Cosa farai:
a) Nel testo sull'album "Dirty", quante tracce contiene il disco?
b) Stampa dal testo sull'album "Dirty" il passo che va da "La settima fatica" fino a "felici e tragici.".

Testo estratto:
La settima fatica firmata SY è un album dichiaratamente politico (fu dato alle stampe al crepuscolo del governo Bush) e questo lo rende modernissimo. Suona dei suoi tempi, ma ci parla anche dei nostri. Le canzoni presenti nel disco descrivono un mondo abitato da artisti, dalla working class, da donne che combattono per i propri diritti. Tra trame intricate di chitarra e uragani noise, “Dirty” da voce ad innumerevoli mondi sotterranei, con lo sguardo costantemente rivolto alla quotidianità e ai suoi eventi felici e tragici. 

Photo: Chris Carroll

Quindici tracce. Ognuna di forte impatto e degna di note. Rumori, strumenti e suoni prendono direzioni diverse, senza però abbandonarsi mai: riff ossessivi, distorsioni dilanianti, graffi color acciaio. In apertura l’eruzione di chitarre e la distorsione di 100% spiana la strada al ritmo concitato di Swimsuit Issue e alla divagazione psichedelica di Theresa’s Sound-World e Wish Fullfillment, ballata torbida che ricorda le sonorità di Lou Reed o Neil Young: “What’s real, what’s true? / I ain’t turning my back on you / Where you goin’, where you been? / Making wishes, watching dreams?”.

Le chitarre di Thurston Moore e di Lee Ranaldo si scatenano attorno alle intricate trame sonore di Drunken Butterfly e Sugar Kane, ma non mancano momenti più delicati come JC, commovente preghiera laica sussurrata dalla voce di Kim Gordon: “And air so thin it weighs a ton / As far as you can see is fun / You’re nothing but a history / A second here and then you’re gone / Quicksand, quicksand all around”. La stessa Kim che in Orange Rolls Angel’s Split, ci regalerà invece un urlo estremo e tagliente, vomitato: “Oh baby don’t you know you’re livin’ on the death / You better stay away if you want to live”.

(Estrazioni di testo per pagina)
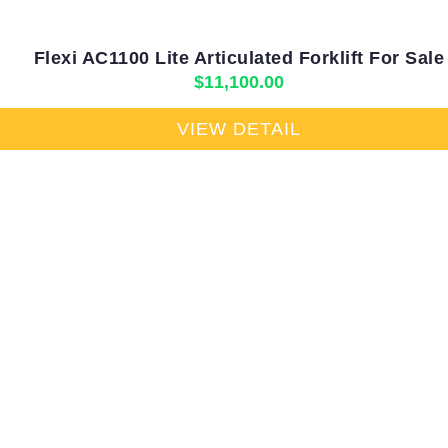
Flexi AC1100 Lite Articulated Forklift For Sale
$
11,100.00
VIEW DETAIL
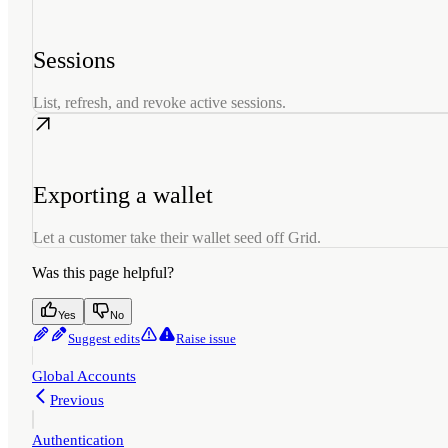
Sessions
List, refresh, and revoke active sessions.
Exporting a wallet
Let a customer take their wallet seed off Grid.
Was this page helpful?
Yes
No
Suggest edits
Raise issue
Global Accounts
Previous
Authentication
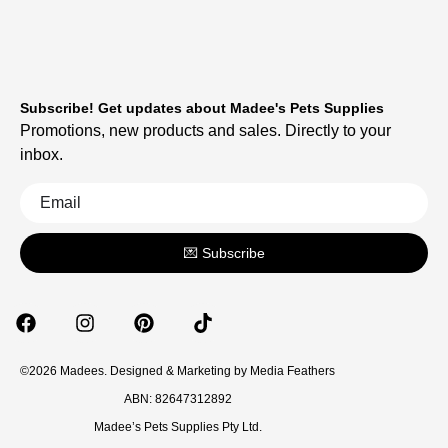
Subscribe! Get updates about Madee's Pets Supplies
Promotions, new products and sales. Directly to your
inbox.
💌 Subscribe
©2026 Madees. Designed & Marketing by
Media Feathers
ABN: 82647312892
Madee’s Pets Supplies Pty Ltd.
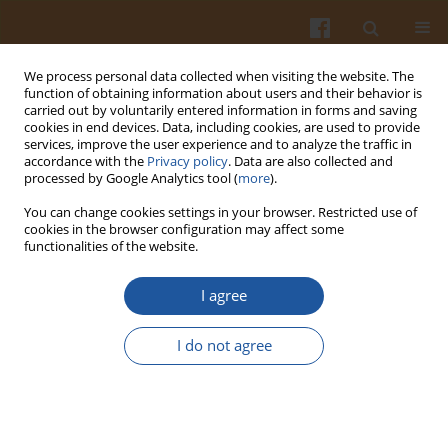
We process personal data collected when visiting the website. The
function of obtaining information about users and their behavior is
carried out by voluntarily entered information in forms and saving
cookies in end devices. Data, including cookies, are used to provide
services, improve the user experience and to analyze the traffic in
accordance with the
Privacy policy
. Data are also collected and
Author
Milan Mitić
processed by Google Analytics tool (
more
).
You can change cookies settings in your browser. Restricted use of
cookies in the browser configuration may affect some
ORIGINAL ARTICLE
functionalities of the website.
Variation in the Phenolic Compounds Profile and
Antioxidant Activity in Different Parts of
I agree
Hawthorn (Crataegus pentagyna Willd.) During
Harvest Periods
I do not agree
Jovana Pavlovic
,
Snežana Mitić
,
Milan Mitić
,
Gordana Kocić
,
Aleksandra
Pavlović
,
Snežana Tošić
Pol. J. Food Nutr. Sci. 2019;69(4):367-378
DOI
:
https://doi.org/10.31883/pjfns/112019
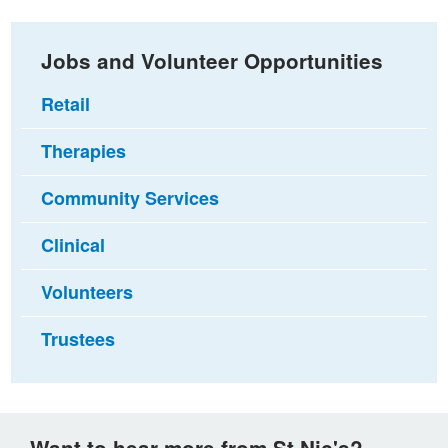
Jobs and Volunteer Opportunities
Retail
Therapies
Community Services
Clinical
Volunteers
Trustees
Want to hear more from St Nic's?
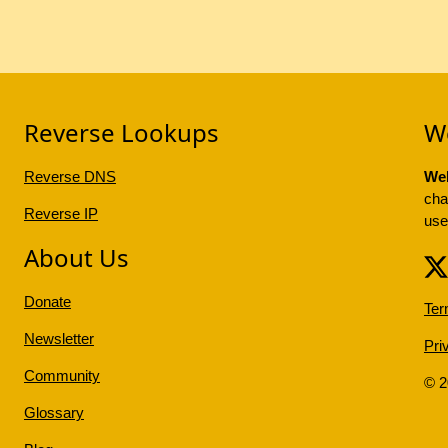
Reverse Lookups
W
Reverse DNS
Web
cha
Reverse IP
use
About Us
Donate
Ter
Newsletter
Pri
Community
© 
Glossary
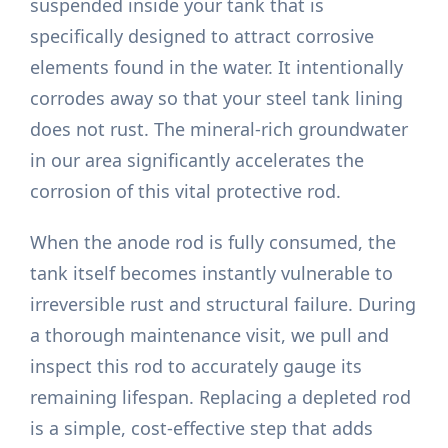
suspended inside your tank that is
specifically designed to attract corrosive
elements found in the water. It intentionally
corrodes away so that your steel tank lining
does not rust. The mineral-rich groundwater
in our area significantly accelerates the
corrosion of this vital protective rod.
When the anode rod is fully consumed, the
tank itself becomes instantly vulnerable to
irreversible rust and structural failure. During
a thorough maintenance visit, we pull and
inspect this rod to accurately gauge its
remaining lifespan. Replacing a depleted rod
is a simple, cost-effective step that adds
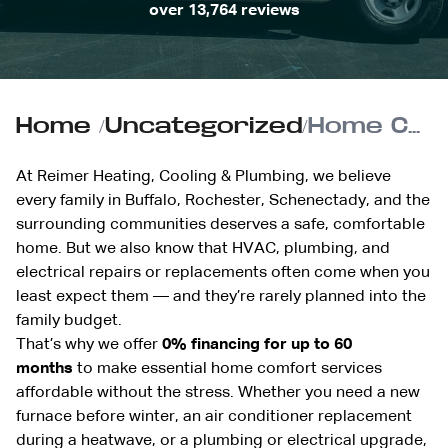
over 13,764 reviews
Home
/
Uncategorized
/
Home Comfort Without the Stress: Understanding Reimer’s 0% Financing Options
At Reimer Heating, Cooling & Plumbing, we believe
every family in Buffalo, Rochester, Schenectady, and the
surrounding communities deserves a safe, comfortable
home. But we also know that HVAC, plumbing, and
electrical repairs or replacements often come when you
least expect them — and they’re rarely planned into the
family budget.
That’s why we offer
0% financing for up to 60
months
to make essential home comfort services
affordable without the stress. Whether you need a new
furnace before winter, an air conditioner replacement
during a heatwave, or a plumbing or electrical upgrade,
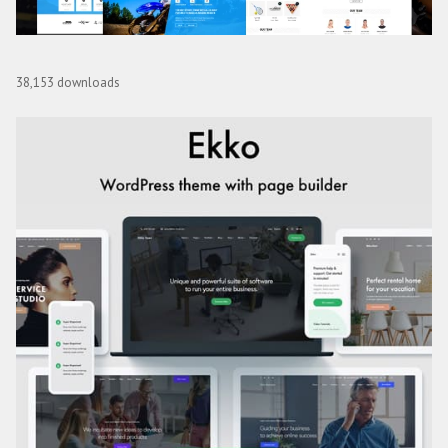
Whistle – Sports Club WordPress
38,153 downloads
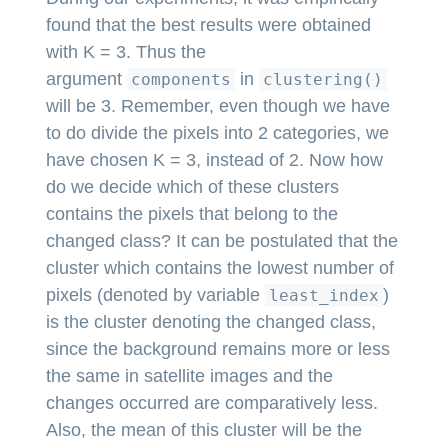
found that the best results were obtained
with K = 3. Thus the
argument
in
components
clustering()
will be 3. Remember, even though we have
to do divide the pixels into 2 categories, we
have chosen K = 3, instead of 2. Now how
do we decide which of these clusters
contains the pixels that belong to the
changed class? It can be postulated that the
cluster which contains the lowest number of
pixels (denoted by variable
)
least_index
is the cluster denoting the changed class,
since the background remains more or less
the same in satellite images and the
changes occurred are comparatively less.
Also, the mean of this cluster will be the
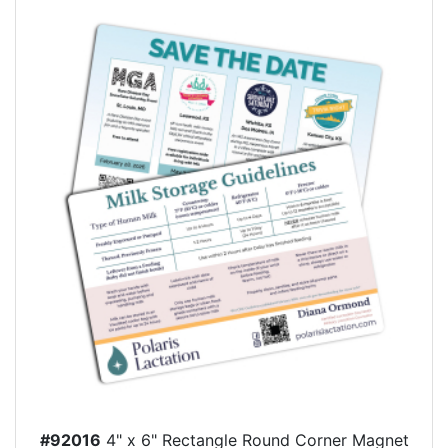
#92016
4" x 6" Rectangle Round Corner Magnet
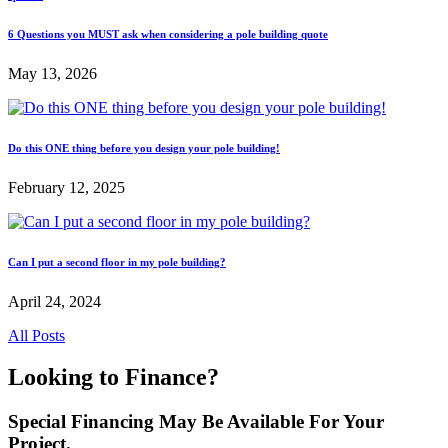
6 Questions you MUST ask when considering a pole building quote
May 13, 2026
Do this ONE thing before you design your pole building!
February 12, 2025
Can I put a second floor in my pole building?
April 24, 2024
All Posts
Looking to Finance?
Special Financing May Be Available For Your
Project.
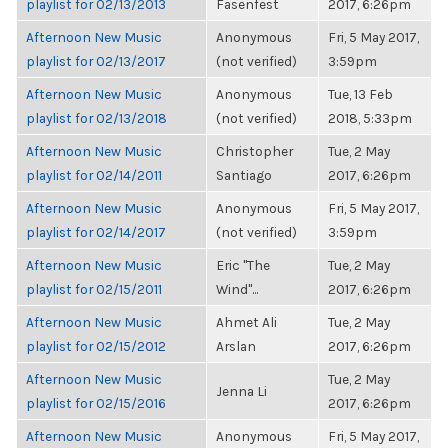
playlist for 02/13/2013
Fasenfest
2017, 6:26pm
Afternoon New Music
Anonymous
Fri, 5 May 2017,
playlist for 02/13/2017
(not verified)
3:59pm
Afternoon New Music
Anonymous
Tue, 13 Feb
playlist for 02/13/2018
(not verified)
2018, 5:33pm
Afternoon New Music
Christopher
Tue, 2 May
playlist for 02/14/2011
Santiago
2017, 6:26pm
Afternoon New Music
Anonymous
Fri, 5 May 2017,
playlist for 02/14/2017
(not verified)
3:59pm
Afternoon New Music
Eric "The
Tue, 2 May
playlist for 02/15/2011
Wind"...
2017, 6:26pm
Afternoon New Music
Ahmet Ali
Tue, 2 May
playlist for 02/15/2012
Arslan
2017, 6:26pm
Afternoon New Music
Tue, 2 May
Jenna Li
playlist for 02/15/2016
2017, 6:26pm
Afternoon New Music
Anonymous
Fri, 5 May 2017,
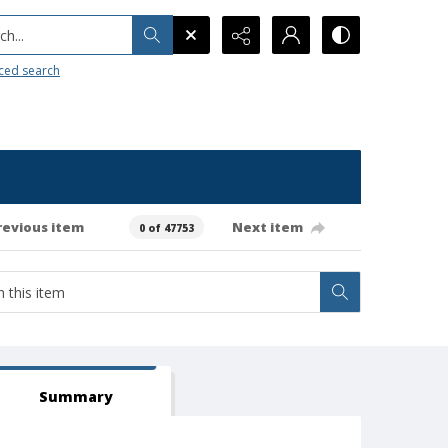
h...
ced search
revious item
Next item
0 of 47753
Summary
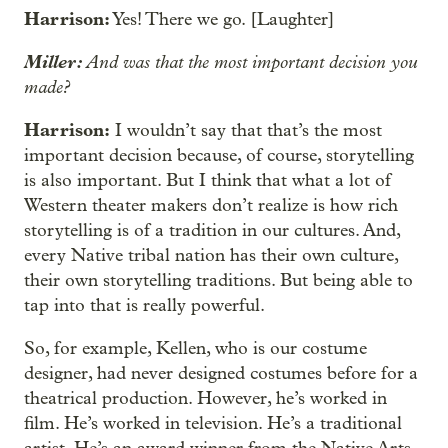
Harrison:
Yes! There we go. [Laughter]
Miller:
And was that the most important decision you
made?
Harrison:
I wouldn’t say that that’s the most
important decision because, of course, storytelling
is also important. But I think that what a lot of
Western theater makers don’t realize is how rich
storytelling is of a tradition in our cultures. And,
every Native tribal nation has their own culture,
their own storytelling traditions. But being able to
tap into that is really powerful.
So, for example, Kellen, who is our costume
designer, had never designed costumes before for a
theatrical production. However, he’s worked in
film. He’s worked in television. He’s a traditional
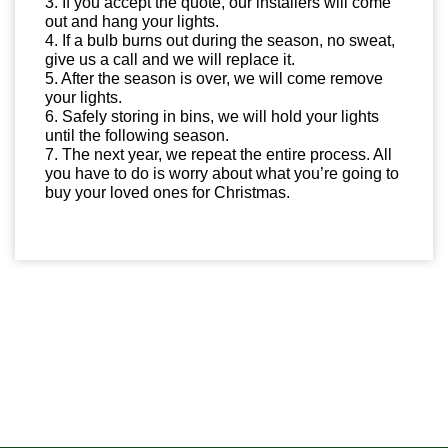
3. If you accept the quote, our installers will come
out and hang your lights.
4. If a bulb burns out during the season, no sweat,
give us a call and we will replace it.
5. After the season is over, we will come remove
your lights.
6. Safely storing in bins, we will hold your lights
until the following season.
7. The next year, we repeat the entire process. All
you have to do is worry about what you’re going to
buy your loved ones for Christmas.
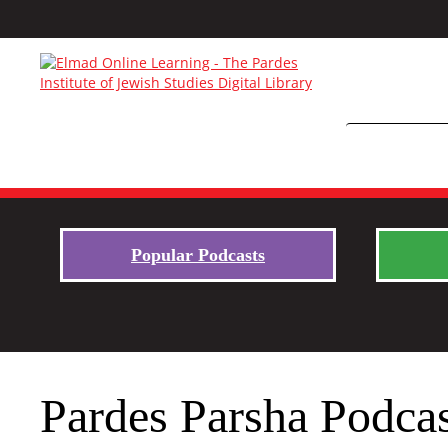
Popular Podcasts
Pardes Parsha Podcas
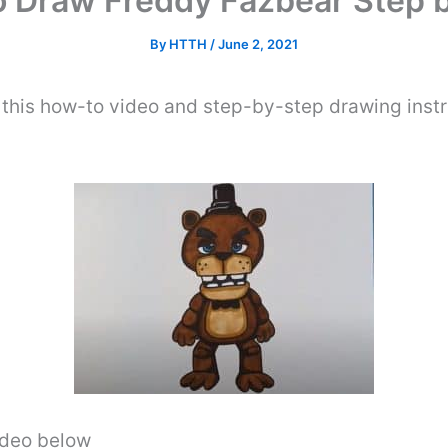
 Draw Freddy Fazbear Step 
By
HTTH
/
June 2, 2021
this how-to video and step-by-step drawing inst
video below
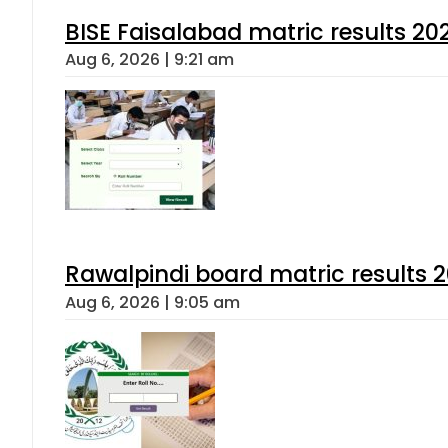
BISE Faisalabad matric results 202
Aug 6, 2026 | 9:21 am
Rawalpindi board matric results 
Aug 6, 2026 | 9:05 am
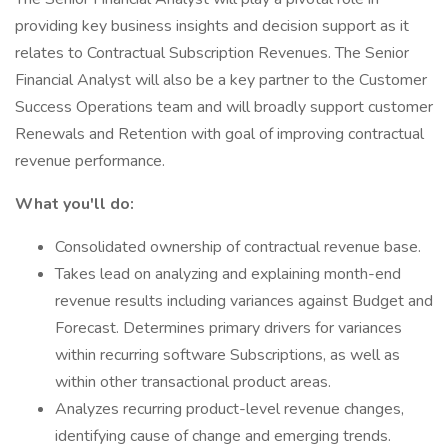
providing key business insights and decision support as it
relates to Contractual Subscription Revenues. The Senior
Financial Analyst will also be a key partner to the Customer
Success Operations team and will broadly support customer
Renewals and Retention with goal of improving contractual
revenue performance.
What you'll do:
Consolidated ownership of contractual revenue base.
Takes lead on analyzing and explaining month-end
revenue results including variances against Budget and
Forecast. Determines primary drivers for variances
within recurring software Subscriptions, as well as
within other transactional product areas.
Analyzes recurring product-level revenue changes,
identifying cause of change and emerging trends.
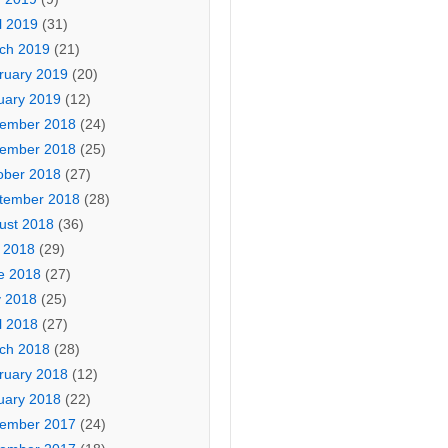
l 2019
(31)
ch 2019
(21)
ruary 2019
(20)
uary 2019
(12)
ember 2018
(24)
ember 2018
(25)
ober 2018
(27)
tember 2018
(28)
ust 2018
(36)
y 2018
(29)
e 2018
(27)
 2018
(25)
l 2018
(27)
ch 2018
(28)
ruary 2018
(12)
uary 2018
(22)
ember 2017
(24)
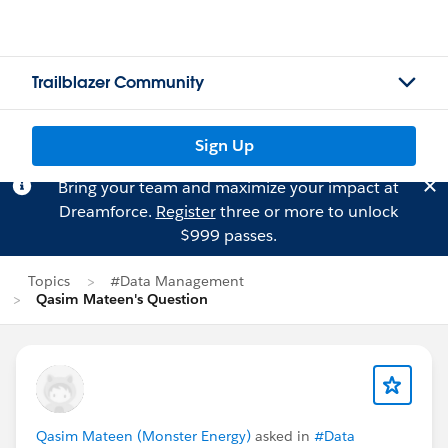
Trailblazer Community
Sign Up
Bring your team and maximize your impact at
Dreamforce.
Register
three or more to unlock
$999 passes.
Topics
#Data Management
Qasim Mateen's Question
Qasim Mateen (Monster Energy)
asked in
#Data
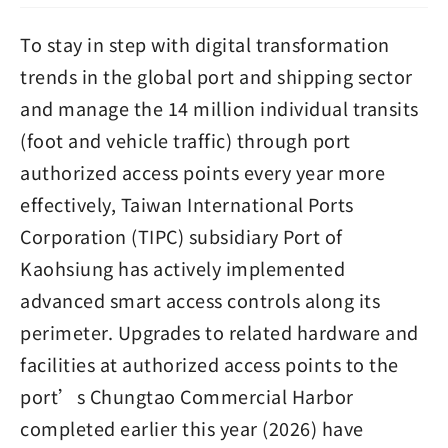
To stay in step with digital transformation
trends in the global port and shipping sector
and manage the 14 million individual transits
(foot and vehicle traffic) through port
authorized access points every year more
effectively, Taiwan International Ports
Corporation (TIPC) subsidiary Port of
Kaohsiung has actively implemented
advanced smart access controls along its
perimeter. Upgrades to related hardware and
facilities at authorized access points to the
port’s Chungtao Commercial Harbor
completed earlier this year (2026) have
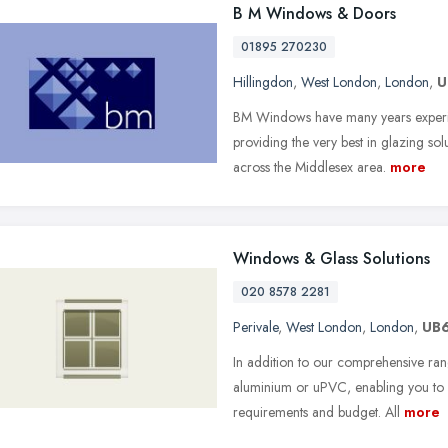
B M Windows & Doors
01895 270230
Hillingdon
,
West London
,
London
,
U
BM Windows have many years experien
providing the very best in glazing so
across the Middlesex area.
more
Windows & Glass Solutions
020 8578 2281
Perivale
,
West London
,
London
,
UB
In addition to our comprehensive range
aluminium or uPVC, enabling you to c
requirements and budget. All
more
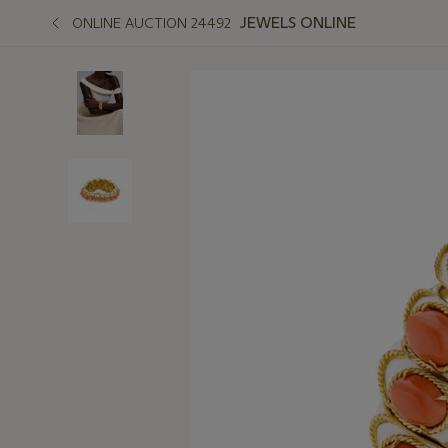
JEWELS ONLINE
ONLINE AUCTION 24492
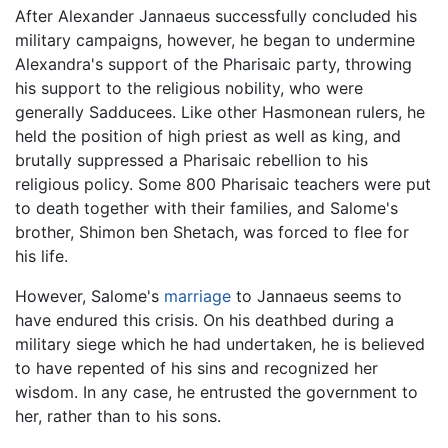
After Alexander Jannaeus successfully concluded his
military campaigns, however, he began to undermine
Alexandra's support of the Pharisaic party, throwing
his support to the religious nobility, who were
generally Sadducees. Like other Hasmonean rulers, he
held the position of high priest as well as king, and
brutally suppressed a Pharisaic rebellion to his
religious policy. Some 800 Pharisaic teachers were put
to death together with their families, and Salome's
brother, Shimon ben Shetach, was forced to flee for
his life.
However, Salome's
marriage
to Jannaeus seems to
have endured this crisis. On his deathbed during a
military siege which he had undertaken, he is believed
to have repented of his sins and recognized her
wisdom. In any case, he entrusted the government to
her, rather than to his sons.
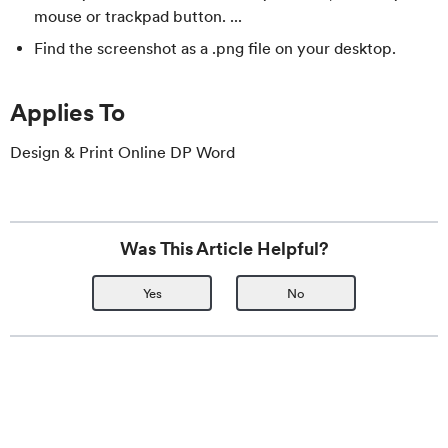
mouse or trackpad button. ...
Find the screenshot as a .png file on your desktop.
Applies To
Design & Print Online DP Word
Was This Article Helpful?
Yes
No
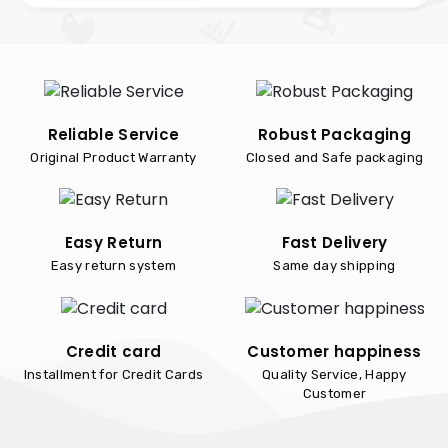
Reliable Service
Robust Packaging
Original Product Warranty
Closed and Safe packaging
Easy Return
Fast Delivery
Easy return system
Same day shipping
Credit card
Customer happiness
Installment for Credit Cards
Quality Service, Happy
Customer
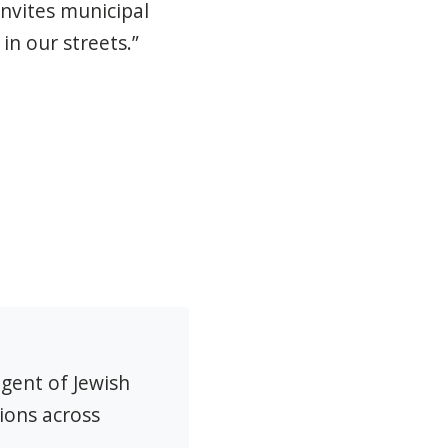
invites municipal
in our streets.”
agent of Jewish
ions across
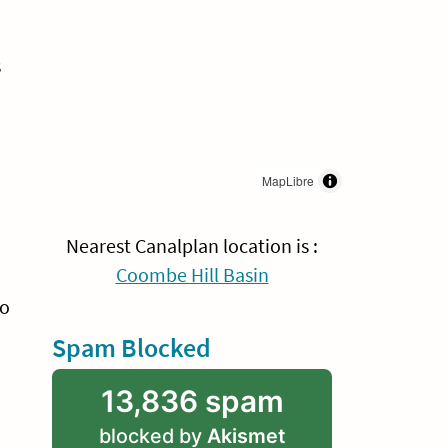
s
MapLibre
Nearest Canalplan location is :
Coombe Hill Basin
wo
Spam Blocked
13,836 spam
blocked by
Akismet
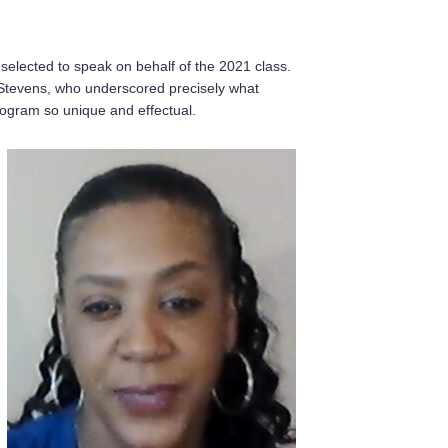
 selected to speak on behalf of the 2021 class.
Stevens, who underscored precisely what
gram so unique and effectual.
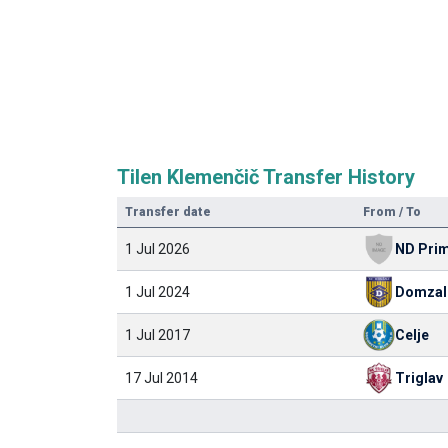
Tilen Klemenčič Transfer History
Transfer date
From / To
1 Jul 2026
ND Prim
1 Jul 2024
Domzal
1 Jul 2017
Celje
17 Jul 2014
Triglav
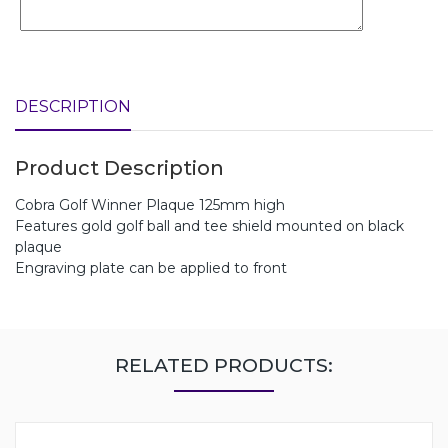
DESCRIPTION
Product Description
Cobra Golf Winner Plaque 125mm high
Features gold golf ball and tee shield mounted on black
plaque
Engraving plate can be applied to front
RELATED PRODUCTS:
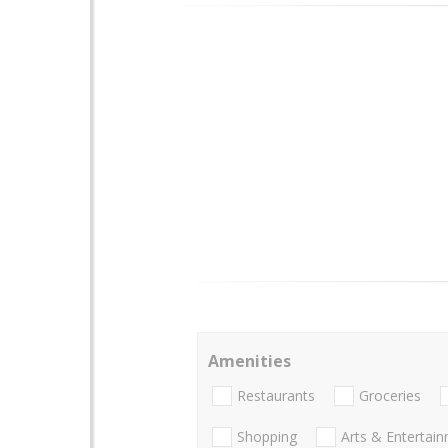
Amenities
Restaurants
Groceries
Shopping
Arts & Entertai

Soluzioni:
a) Quindici.

b)
La settima fatica firmata SY è un album dichiaratamente politico (fu dato alle stampe al crepuscolo del governo Bush) e questo lo rende modernissimo. Suona dei suoi tempi, ma ci parla anche dei nostri. Le canzoni presenti nel disco descrivono un mondo abitato da artisti, dalla working class, da donne che combattono per i propri diritti. Tra trame intricate di chitarra e uragani noise, “Dirty” da voce ad innumerevoli mondi sotterranei, con lo sguardo costantemente rivolto alla quotidianità e ai suoi eventi felici e tragici.